Inflammation is a risk factor for the development and progression of colorectal cancer. Although the use of anti-inflammatory medications has been associated with better survival for patients with colorectal cancers, little is known about the genetic contribution to inflammation on disease prognosis.
Recently, Anna Coghill and colleagues from the Public Health Sciences Division were some of the first to investigate the effect of genetic variation in genes that regulate inflammation on colorectal cancer survival. Specifically, the group genotyped single-nucleotide polymorphisms (SNPs) in 5 genes that help regulate key inflammatory pathways, the prostaglandin synthesis pathway and the NFĸβ pathway, among 426 patients with a primary, invasive colorectal cancer identified from the Puget Sound Surveillance Epidemiology and End Results Registry.
Of the 5 genes tested (PTGS-1 (COX-1), PTG-2 (COX-2), MRP4, NFĸβ, and IĸBKβ), variation in two genes was significantly associated with disease prognosis. Three PTGS-1 (COX-1) SNPs were associated with significantly increased risk of colorectal cancer mortality, while one variant was associated with an approximately 50% lower risk of death due to colorectal cancer. Two IĸBKβ variants were also identified as being significantly associated with colorectal cancer survival. The findings may be due, in part, to the more advanced stage of disease at diagnosis observed among patients with certain genetic variants. Future research is also needed to determine whether the identified variants alter protein expression in these crucial inflammatory pathways.

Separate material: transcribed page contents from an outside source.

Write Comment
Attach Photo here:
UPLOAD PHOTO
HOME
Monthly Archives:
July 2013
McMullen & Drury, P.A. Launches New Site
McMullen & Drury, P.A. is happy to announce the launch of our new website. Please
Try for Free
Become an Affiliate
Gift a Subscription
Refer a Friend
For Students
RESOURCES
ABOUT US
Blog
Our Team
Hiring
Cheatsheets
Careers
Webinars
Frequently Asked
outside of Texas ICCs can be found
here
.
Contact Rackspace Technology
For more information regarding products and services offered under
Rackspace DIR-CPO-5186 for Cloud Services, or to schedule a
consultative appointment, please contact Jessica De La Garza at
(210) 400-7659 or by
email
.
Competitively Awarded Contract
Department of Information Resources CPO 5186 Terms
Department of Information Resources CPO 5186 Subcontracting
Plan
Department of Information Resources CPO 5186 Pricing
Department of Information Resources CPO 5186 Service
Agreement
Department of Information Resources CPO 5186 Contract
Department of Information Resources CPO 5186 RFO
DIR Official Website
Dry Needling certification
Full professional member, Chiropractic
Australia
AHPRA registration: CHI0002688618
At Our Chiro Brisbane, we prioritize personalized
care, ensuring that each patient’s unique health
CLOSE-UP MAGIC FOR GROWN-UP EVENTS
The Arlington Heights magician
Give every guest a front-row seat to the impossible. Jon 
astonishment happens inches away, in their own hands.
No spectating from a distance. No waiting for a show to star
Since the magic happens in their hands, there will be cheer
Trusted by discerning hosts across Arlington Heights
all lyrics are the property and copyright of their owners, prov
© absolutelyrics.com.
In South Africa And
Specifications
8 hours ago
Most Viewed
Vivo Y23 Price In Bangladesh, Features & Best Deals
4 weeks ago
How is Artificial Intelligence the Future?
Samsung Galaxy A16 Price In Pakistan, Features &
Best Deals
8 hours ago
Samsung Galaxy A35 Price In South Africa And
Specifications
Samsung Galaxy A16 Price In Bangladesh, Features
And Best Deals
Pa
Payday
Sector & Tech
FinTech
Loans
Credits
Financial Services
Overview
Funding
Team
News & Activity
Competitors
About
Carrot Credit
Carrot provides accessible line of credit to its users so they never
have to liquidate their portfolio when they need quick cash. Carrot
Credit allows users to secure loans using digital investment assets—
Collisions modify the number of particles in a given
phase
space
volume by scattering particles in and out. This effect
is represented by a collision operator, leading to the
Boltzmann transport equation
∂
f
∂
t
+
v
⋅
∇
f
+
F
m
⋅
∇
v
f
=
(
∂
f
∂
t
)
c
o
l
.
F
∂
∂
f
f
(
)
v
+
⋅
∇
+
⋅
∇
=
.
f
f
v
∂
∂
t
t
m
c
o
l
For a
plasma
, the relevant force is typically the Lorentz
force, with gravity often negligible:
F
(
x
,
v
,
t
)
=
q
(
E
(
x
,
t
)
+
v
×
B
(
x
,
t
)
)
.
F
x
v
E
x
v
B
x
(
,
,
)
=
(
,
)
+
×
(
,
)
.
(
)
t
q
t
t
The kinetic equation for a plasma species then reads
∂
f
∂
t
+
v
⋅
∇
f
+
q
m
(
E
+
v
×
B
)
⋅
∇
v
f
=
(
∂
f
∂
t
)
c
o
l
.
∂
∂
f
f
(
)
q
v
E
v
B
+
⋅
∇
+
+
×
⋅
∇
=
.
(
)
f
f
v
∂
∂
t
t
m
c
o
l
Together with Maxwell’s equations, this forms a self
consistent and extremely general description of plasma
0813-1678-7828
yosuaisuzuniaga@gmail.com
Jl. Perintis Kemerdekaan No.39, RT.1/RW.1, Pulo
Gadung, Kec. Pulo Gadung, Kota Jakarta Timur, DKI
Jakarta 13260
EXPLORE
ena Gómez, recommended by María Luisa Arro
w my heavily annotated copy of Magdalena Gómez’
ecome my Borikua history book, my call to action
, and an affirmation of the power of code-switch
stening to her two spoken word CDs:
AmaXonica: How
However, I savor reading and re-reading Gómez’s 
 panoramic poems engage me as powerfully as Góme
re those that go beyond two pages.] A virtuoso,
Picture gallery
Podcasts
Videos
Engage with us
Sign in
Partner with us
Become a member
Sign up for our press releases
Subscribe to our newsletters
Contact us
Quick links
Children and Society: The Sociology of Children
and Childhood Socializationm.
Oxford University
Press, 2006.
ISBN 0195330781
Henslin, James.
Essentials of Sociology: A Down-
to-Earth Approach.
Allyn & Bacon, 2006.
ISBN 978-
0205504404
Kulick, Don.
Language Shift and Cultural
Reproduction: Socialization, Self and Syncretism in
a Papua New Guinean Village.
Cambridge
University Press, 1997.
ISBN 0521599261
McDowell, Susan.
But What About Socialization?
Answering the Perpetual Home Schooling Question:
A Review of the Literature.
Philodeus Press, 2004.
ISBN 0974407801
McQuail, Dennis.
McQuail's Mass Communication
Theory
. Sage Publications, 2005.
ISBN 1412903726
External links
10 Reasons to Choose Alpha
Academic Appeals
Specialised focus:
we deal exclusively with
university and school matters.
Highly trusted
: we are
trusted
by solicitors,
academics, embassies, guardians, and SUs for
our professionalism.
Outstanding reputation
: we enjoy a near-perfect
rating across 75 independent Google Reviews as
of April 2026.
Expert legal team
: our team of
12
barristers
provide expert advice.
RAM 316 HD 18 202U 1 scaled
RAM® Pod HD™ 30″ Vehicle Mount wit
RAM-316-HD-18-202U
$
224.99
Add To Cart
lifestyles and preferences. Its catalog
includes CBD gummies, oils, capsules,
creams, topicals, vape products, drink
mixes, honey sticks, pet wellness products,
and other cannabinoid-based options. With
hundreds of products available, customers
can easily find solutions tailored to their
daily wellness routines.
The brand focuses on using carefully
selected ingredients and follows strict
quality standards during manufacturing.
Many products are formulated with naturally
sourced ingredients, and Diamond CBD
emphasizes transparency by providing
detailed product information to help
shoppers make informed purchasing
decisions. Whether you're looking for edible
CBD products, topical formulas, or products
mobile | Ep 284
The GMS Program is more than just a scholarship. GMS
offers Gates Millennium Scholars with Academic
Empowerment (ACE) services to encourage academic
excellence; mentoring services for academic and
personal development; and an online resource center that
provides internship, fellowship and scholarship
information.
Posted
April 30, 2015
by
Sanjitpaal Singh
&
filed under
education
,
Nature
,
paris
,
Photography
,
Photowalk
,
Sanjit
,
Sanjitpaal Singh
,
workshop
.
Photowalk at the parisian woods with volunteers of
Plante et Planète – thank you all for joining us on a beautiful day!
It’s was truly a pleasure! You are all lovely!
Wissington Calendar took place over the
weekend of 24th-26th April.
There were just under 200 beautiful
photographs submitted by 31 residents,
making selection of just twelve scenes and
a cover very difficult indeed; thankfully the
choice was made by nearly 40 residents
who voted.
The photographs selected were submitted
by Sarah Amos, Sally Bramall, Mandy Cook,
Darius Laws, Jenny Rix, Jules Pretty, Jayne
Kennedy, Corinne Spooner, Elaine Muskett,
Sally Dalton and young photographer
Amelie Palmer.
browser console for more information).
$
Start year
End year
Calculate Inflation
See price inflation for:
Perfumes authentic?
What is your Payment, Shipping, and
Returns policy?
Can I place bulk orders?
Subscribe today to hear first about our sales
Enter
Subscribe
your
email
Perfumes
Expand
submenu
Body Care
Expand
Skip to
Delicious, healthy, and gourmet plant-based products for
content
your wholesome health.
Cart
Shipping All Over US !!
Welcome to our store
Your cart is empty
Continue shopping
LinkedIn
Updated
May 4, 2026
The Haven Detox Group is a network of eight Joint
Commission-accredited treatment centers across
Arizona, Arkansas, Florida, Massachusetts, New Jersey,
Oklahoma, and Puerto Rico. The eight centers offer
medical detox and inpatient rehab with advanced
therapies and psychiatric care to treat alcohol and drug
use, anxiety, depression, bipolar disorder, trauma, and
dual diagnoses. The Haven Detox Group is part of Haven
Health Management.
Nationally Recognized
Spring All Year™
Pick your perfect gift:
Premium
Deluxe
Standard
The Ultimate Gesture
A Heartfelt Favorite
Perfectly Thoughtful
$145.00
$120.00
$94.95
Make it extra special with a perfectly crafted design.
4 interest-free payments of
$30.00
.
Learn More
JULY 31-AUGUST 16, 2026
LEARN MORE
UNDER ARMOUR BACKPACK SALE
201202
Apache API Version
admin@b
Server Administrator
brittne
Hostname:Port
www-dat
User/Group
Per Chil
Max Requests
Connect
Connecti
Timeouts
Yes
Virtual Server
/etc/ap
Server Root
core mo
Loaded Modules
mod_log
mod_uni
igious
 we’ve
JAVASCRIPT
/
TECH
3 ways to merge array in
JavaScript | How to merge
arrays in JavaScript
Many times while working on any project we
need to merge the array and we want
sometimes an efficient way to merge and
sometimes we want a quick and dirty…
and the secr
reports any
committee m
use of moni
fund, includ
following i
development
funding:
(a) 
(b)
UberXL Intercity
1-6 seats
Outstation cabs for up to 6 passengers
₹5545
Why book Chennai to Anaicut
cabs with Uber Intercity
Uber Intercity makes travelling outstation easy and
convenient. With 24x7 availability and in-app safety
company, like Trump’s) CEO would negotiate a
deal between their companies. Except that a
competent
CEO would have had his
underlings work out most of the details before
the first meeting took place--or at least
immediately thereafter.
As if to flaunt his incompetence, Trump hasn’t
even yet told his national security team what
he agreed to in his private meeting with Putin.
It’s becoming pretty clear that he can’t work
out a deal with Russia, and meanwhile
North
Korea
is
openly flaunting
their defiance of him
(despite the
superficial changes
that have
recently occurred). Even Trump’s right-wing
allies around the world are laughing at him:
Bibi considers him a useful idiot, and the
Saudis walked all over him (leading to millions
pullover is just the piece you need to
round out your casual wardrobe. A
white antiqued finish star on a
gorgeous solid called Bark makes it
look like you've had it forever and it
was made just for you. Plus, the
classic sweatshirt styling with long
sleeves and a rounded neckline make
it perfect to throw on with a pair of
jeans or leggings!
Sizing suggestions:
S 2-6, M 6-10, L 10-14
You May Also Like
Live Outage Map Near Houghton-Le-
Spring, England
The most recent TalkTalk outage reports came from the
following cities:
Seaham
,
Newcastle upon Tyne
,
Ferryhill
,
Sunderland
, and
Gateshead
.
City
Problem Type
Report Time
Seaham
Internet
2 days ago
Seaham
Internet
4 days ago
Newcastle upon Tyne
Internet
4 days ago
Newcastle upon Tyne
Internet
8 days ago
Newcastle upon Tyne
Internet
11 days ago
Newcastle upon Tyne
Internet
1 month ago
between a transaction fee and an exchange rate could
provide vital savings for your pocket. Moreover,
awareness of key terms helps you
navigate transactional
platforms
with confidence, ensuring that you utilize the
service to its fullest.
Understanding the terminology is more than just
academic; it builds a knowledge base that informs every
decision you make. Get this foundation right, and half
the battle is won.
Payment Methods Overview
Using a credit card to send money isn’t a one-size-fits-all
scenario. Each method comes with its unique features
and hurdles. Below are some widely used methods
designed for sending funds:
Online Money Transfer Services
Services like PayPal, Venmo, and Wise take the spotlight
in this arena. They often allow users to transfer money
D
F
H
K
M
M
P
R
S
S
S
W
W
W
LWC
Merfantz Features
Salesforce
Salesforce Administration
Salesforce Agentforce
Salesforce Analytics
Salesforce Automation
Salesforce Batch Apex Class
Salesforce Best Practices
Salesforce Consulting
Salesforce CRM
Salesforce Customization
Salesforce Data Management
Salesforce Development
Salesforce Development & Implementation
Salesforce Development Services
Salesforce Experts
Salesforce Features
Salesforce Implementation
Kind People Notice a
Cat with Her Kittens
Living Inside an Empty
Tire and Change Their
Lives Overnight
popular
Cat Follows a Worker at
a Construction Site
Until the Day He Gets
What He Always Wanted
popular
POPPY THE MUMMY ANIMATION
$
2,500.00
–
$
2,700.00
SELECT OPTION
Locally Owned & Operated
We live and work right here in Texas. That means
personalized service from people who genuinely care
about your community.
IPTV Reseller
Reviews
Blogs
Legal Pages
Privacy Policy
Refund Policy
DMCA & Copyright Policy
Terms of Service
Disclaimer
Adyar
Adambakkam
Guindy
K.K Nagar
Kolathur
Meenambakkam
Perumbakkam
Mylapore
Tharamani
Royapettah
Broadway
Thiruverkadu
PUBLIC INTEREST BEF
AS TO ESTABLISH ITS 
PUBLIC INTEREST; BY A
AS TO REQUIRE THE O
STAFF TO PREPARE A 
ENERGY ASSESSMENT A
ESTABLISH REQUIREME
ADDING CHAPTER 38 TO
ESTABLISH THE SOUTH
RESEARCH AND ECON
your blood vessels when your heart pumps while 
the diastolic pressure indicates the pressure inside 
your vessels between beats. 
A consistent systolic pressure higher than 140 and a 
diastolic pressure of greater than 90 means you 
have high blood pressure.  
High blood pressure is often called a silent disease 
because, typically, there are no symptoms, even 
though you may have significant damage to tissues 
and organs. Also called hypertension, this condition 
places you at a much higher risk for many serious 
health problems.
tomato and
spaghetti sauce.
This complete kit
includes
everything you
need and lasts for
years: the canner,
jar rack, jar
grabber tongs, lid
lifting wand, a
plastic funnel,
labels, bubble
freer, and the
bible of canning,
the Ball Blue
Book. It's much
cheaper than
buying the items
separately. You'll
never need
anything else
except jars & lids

The identified SNPs provide an excellent beginning for further research to better understand how the inherited variation in inflammation-related genes could help refine the prediction of patient outcomes and aid the identification of new targets for therapy.Coghill AE, Newcomb PA, Poole EM, Hutter CM, Makar KW, Duggan D, Potter JD, Ulrich CM. 2011. Genetic variation in inflammatory pathways is related to colorectal cancer survival. Clinical Cancer Research, 17(22):7139-7147.